Technology
Cobalt Strike’s failed patch has a hidden RCE vulnerability
The team behind the Cobalt Strike penetration testing tool has responded to reports of a failed remote code execution (RCE) exploit patch with a new fix.
HelpSystems’ Cobalt Strike enables cybersecurity professionals to simulate attacks with post-exploit agents and is arguably the most popular threat emulation software of its type.
However, the source code of old versions of the licensed software is subject to leaks – the latest of which reportedly took place in 2020.
As a result, Cobalt Strike often surfaces within the arsenal of sophisticated threat actors who use the software to set up command and control (C2) beacons for illicit communication.
Failed fix
Given the importance of this tool and how red teams worldwide rely on Cobalt Strike for their research and cybersecurity audits, the details of the failed patch were kept private until a fix could be released.
On October 17, Rio Sherri, managing security consultant of IBM’s X-Force Red Adversary Simulation team, revealed in a blog post that a patch designed to resolve a known RCE vulnerability had failed.
The vulnerability, tracked as CVE-2022-39197 and issued a CVSS severity score of 6.1, is a cross-site scripting (XSS) issue that allowed remote attackers to execute code without permission on the Cobalt Strike teamserver.
It was possible to trigger the bug by inspecting a Cobalt Strike v.4.7 payload and modifying the username field. Alternatively, an intruder could create a new, malicious payload using the extracted information.
A researcher with the pseudonym ‘Beichendream’ privately reported the original security flaw.
HelpSystems published an out-of-band patch for the RCE on September 20. The Cobalt Strike 4.7.1 release added a new property to the teamserver file, which “specifies whether XSS validation is performed on selected Beacon metadata,” according to HelpSystems.
However, after IBM researchers Sherri and Ruben Boonen examined the patch, it transpired that the 4.7.1 update was “insufficient to mitigate the impact of the vulnerability”.
If an attacker created Java Swing components, the researchers found, it was possible to circumvent the fix and create arbitrary Java objects in class paths, as Java Swing will interpret any text as HTML content as long as it begins with an HTML tag. Object tags could then load a malicious payload from the server, which a Cobalt Strike client would subsequently deploy.
Second patch
IBM X-Force notified HelpSystems of its findings privately and requested a new CVE, CVE-2022-42948. The researchers also assisted Cobalt Strike developers in creating a bulletproof patch.
The vulnerability has been resolved in Cobalt Strike v. 4.7.2 via a second out-of-band patch. HelpSystems thanked IBM, noting that the circumvention was caused by the Cobalt Strike interface being built on the Java Swing framework.

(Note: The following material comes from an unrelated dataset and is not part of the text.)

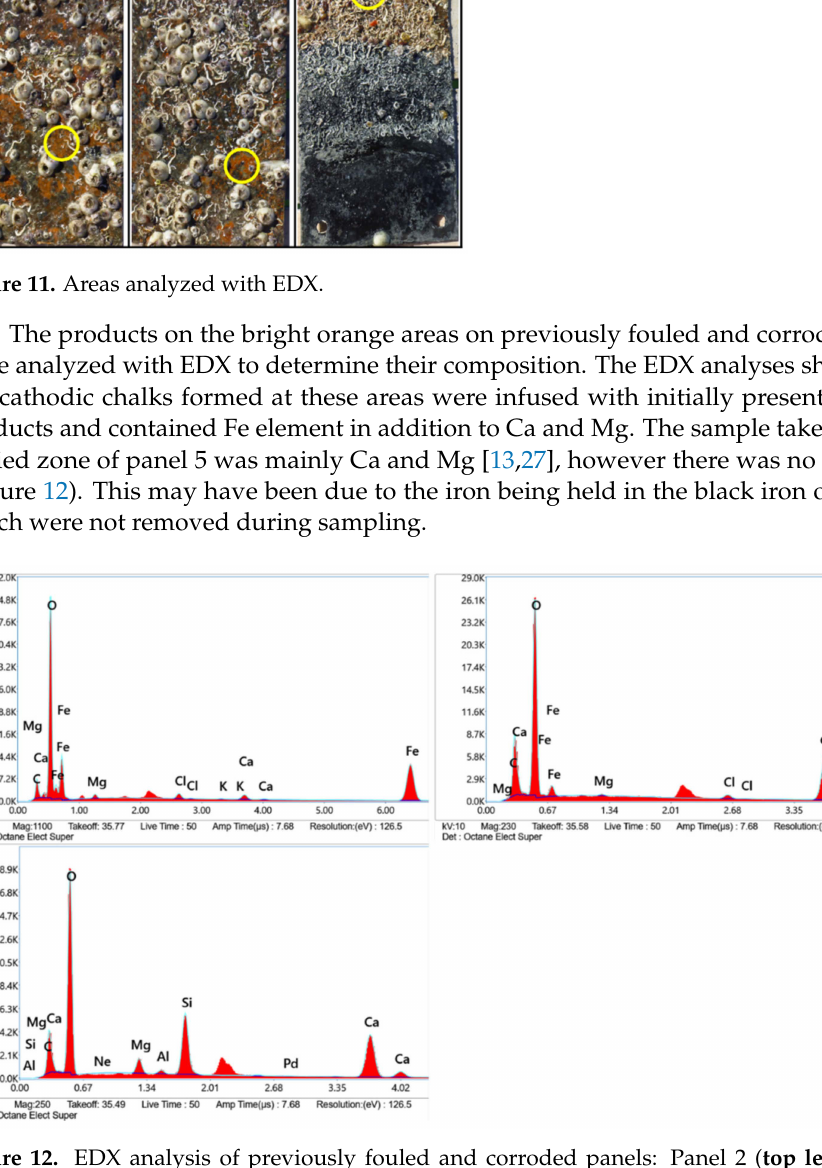
Figure 12. EDX analysis of previously fouled and corroded panels: Panel 2 ( top left ), Panel 3 ( top right ), and Panel 5 ( bottom left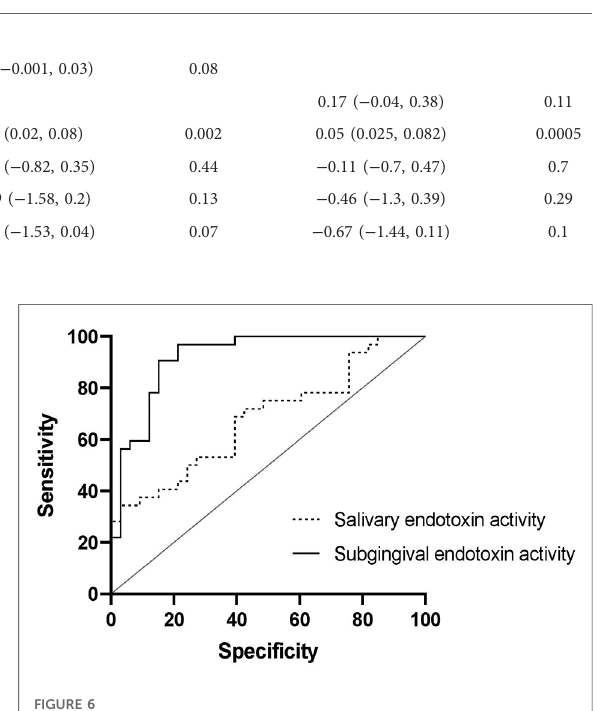
FIGURE 4 Comparison of salivary endotoxin activity levels in periodontitis patients before and after periodontal treatment.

While IBM requested a new CVE, HelpSystems did not, noting that the underlying issue is in Java Swing rather than Cobalt Strike as a standalone application.
“We felt that there were parallels between this and the recent log4j vulnerability – thousands of applications that used log4j were vulnerable and yet there aren’t CVEs to cover every single vulnerable application,” commented Greg Darwin, Cobalt Strike software development manager. “It is the same case here, although I appreciate that some people may disagree.”